**TEXT PASSAGE:**
--- START ---
ClumsyCat · 16/04/2023 18:52

Switchwitch · 16/04/2023 18:48

I guess I meant is he actually addicted or is he watching it a bit and the OP frames that as an addiction?

Right. I find it hard to imagine someone wanting to carrying on using porn, it’s so grim.

ClumsyCat · 16/04/2023 18:53

No self -respect.

Nowvoyager99 · 16/04/2023 18:55

You don't have to accept it.

You are choosing to because you think it will make for an easier life.

Wisheverydaywasasaturday · 16/04/2023 18:55

I'm a woman and watch it. When you say he's addicted how so? I watch it a few times a month, I know my DH does if he wants 'alone time' , however this isn't an addiction. Just curious to know how your situation is...

KittyCakes · 16/04/2023 19:15

Wisheverydaywasasaturday · 16/04/2023 18:55

I'm a woman and watch it. When you say he's addicted how so? I watch it a few times a month, I know my DH does if he wants 'alone time' , however this isn't an addiction. Just curious to know how your situation is...
--- END ---
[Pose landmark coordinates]
--- START ---
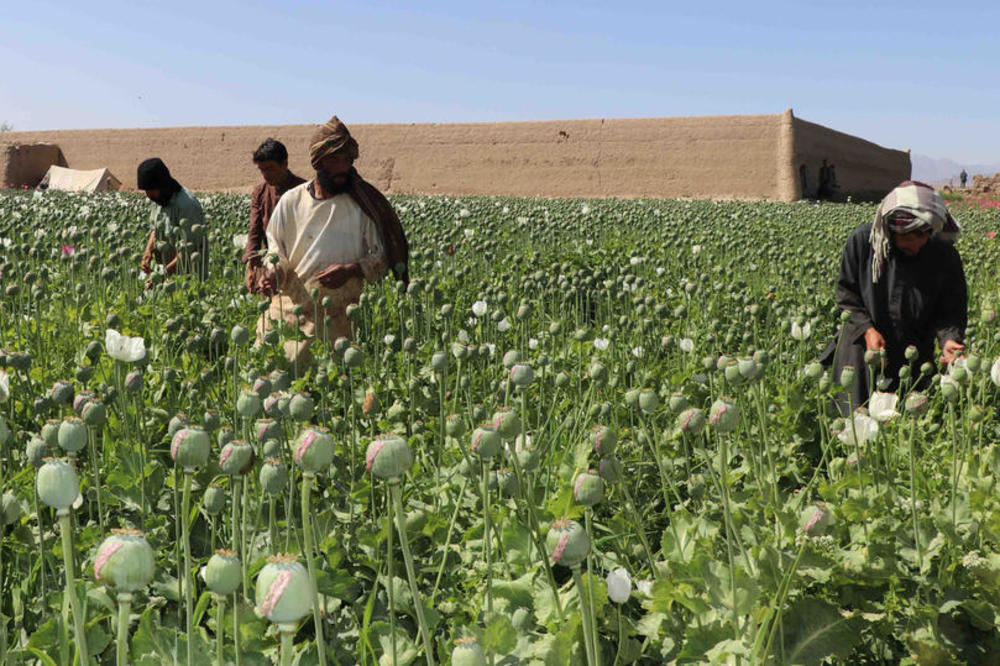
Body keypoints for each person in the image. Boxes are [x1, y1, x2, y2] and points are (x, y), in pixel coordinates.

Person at [257, 115, 409, 367]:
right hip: (288, 312)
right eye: (334, 161)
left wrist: (352, 270)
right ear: (319, 163)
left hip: (336, 320)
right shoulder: (291, 201)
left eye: (346, 161)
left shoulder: (361, 207)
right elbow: (275, 249)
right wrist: (273, 272)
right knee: (271, 376)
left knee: (329, 389)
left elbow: (382, 257)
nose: (342, 168)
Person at [828, 181, 966, 413]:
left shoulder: (943, 254)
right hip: (863, 350)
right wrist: (867, 330)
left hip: (913, 354)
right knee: (852, 421)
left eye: (924, 235)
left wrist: (949, 340)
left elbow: (950, 311)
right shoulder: (864, 243)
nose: (918, 244)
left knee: (909, 424)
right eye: (909, 238)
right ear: (890, 230)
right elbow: (846, 297)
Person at [243, 138, 305, 292]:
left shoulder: (304, 191)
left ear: (284, 164)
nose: (265, 174)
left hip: (299, 266)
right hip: (270, 265)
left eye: (270, 168)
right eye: (262, 169)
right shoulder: (260, 192)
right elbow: (254, 231)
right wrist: (250, 265)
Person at [137, 158, 208, 281]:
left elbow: (188, 251)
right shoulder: (157, 200)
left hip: (190, 278)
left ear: (162, 184)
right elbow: (156, 229)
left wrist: (163, 275)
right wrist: (148, 251)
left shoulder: (187, 205)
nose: (149, 195)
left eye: (151, 191)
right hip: (165, 274)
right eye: (146, 191)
--- END ---
**WORK INSTRUCTIONS:** Reproduce the portion of the forum thread that starts at "Switchwitch · 16/04/2023" and ends at "No self -respect.". Rely solely on the forum thread for the work that follows.

**EXERCISE RESPONSE:**
Switchwitch · 16/04/2023 18:48

I guess I meant is he actually addicted or is he watching it a bit and the OP frames that as an addiction?

Right. I find it hard to imagine someone wanting to carrying on using porn, it’s so grim.

ClumsyCat · 16/04/2023 18:53

No self -respect.